Emotion decoded: Face.com enables any website or app to recognize faces and some simple expressions.
A startup has built technology that could give any website or app the ability to recognize people’s faces, and even to identify their facial expressions. While some see the technology as creepy, Face.com, the company behind it, argues that most users don’t mind being recognized automatically online.
As computer vision software gets better, facial recognition software is becoming more common. With millions of images uploaded to services like Facebook every day, this technology can make social services more convenient, and could lead to completely new kinds of services and apps—but it also has obvious privacy implications.
For over a year, Face.com has made its technology available to software developers, enabling them to build it into a website or Web-connected apps.

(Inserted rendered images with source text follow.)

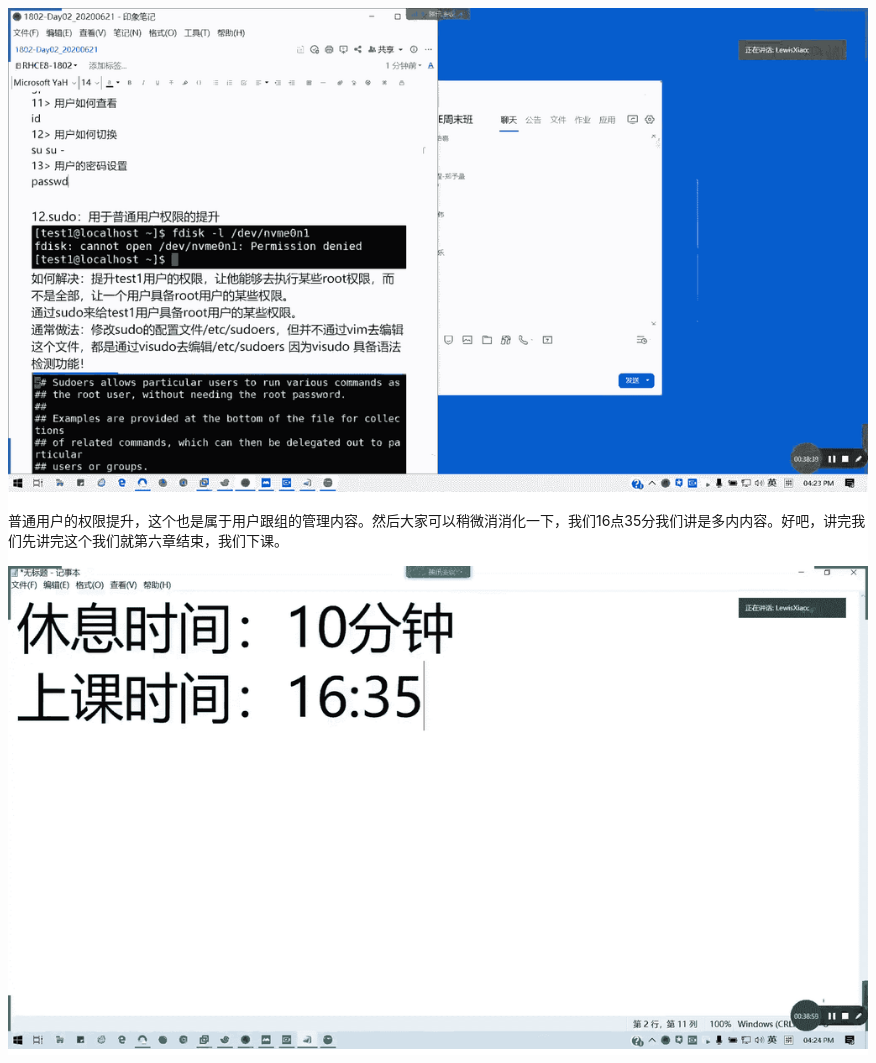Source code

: ![](img/735ad0f0cbe1761a525e59afe3dde071_127.png)

普通用户的权限提升，这个也是属于用户跟组的管理内容。然后大家可以稍微消消化一下，我们16点35分我们讲是多内内容。好吧，讲完我们先讲完这个我们就第六章结束，我们下课。



![](img/735ad0f0cbe1761a525e59afe3dde071_129.png)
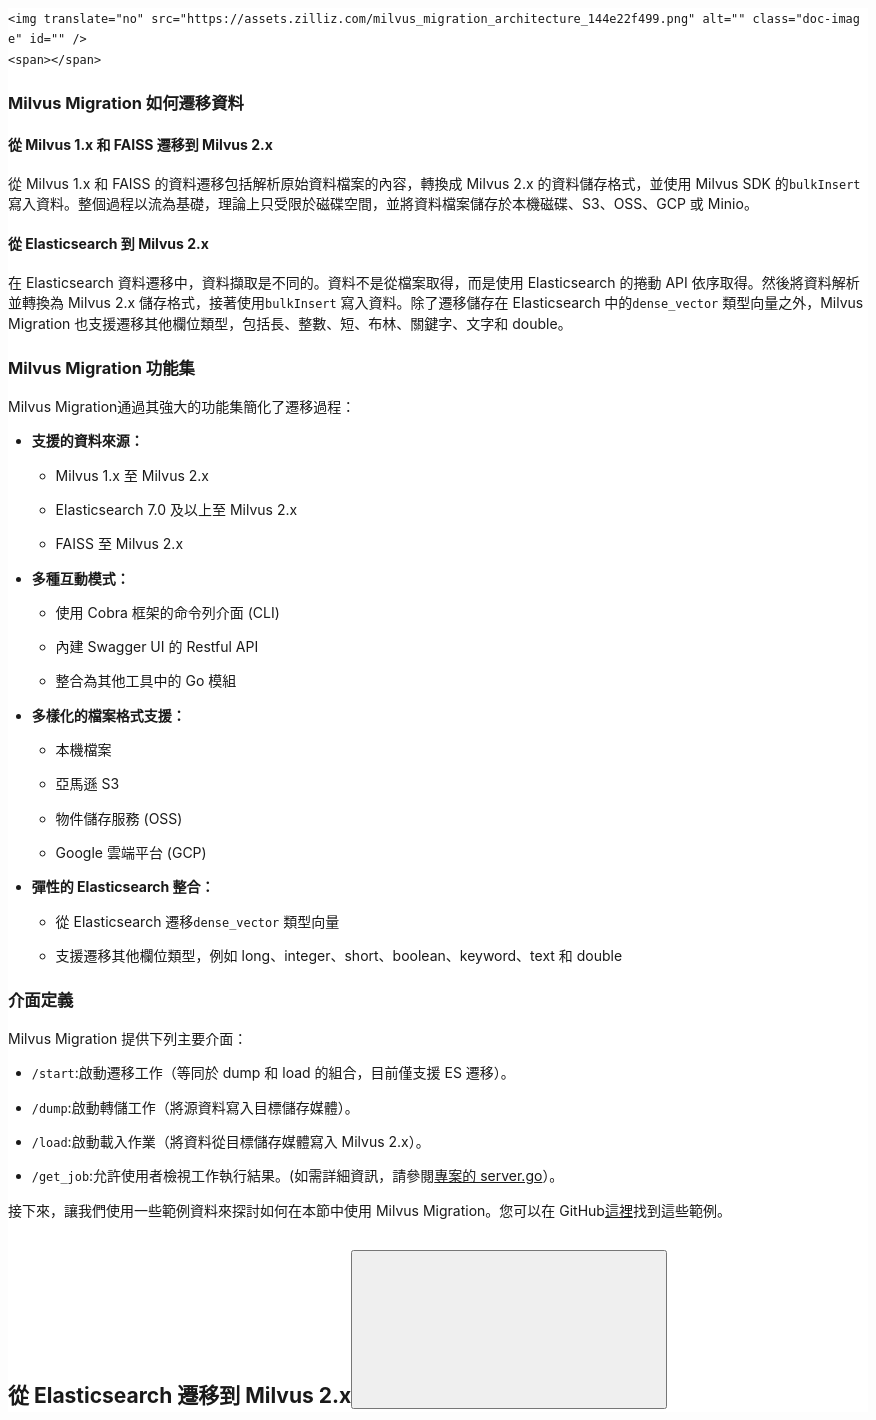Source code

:     <img translate="no" src="https://assets.zilliz.com/milvus_migration_architecture_144e22f499.png" alt="" class="doc-image" id="" />
    <span></span>
  </span>
</p>
<h3 id="How-Milvus-Migration-migrates-data" class="common-anchor-header">Milvus Migration 如何遷移資料</h3><h4 id="From-Milvus-1x-and-FAISS-to-Milvus-2x" class="common-anchor-header">從 Milvus 1.x 和 FAISS 遷移到 Milvus 2.x</h4><p>從 Milvus 1.x 和 FAISS 的資料遷移包括解析原始資料檔案的內容，轉換成 Milvus 2.x 的資料儲存格式，並使用 Milvus SDK 的<code translate="no">bulkInsert</code> 寫入資料。整個過程以流為基礎，理論上只受限於磁碟空間，並將資料檔案儲存於本機磁碟、S3、OSS、GCP 或 Minio。</p>
<h4 id="From-Elasticsearch-to-Milvus-2x" class="common-anchor-header">從 Elasticsearch 到 Milvus 2.x</h4><p>在 Elasticsearch 資料遷移中，資料擷取是不同的。資料不是從檔案取得，而是使用 Elasticsearch 的捲動 API 依序取得。然後將資料解析並轉換為 Milvus 2.x 儲存格式，接著使用<code translate="no">bulkInsert</code> 寫入資料。除了遷移儲存在 Elasticsearch 中的<code translate="no">dense_vector</code> 類型向量之外，Milvus Migration 也支援遷移其他欄位類型，包括長、整數、短、布林、關鍵字、文字和 double。</p>
<h3 id="Milvus-Migration-feature-set" class="common-anchor-header">Milvus Migration 功能集</h3><p>Milvus Migration通過其強大的功能集簡化了遷移過程：</p>
<ul>
<li><p><strong>支援的資料來源：</strong></p>
<ul>
<li><p>Milvus 1.x 至 Milvus 2.x</p></li>
<li><p>Elasticsearch 7.0 及以上至 Milvus 2.x</p></li>
<li><p>FAISS 至 Milvus 2.x</p></li>
</ul></li>
</ul>
<ul>
<li><p><strong>多種互動模式：</strong></p>
<ul>
<li><p>使用 Cobra 框架的命令列介面 (CLI)</p></li>
<li><p>內建 Swagger UI 的 Restful API</p></li>
<li><p>整合為其他工具中的 Go 模組</p></li>
</ul></li>
</ul>
<ul>
<li><p><strong>多樣化的檔案格式支援：</strong></p>
<ul>
<li><p>本機檔案</p></li>
<li><p>亞馬遜 S3</p></li>
<li><p>物件儲存服務 (OSS)</p></li>
<li><p>Google 雲端平台 (GCP)</p></li>
</ul></li>
</ul>
<ul>
<li><p><strong>彈性的 Elasticsearch 整合：</strong></p>
<ul>
<li><p>從 Elasticsearch 遷移<code translate="no">dense_vector</code> 類型向量</p></li>
<li><p>支援遷移其他欄位類型，例如 long、integer、short、boolean、keyword、text 和 double</p></li>
</ul></li>
</ul>
<h3 id="Interface-definitions" class="common-anchor-header">介面定義</h3><p>Milvus Migration 提供下列主要介面：</p>
<ul>
<li><p><code translate="no">/start</code>:啟動遷移工作（等同於 dump 和 load 的組合，目前僅支援 ES 遷移）。</p></li>
<li><p><code translate="no">/dump</code>:啟動轉儲工作（將源資料寫入目標儲存媒體）。</p></li>
<li><p><code translate="no">/load</code>:啟動載入作業（將資料從目標儲存媒體寫入 Milvus 2.x）。</p></li>
<li><p><code translate="no">/get_job</code>:允許使用者檢視工作執行結果。(如需詳細資訊，請參閱<a href="https://github.com/zilliztech/milvus-migration/blob/main/server/server.go">專案的 server.go</a>）。</p></li>
</ul>
<p>接下來，讓我們使用一些範例資料來探討如何在本節中使用 Milvus Migration。您可以在 GitHub<a href="https://github.com/zilliztech/milvus-migration#migration-examples-migrationyaml-details">這裡</a>找到這些範例。</p>
<h2 id="Migration-from-Elasticsearch-to-Milvus-2x" class="common-anchor-header">從 Elasticsearch 遷移到 Milvus 2.x<button data-href="#Migration-from-Elasticsearch-to-Milvus-2x" class="anchor-icon" translate="no">
      <svg translate="no"
        aria-hidden="true"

A website or app sends photos, which may be uploaded by users, to Face.com’s servers for processing and receives details that include the location of any faces, their gender, and whether they match other photos stored by Face.com. Last week, the service was upgraded to allow it to gauge a person’s mood, classifying them as happy, sad, surprised, angry, or neutral. It could already spot smiles, but has now gained the ability to classify whether a person’s lips are sealed, parted, or making a kiss. These new features could perhaps be used to automatically add more detailed tags to images or to challenge people to convey a certain mood with their expression.
Within three days of the launch of these new features, one website has begun using Face.com’s mood recognition feature. Moodbattle is a website that asks visitors with webcams to compete to pull the most extreme expressions associated with particular emotions (browse the results here).
“Last month, we processed more than two billion different photos,” says Face.com’s CEO Gil Hirsch, who adds that usage is growing. Some 20,000 developers have signed up to tap into Face.com’s technology; they can process 5,000 photos per hour for free, or pay for the ability to process more.
Hirsch says the four-year-old company recently became profitable, but he acknowledges that facial recognition still raises privacy concerns with many.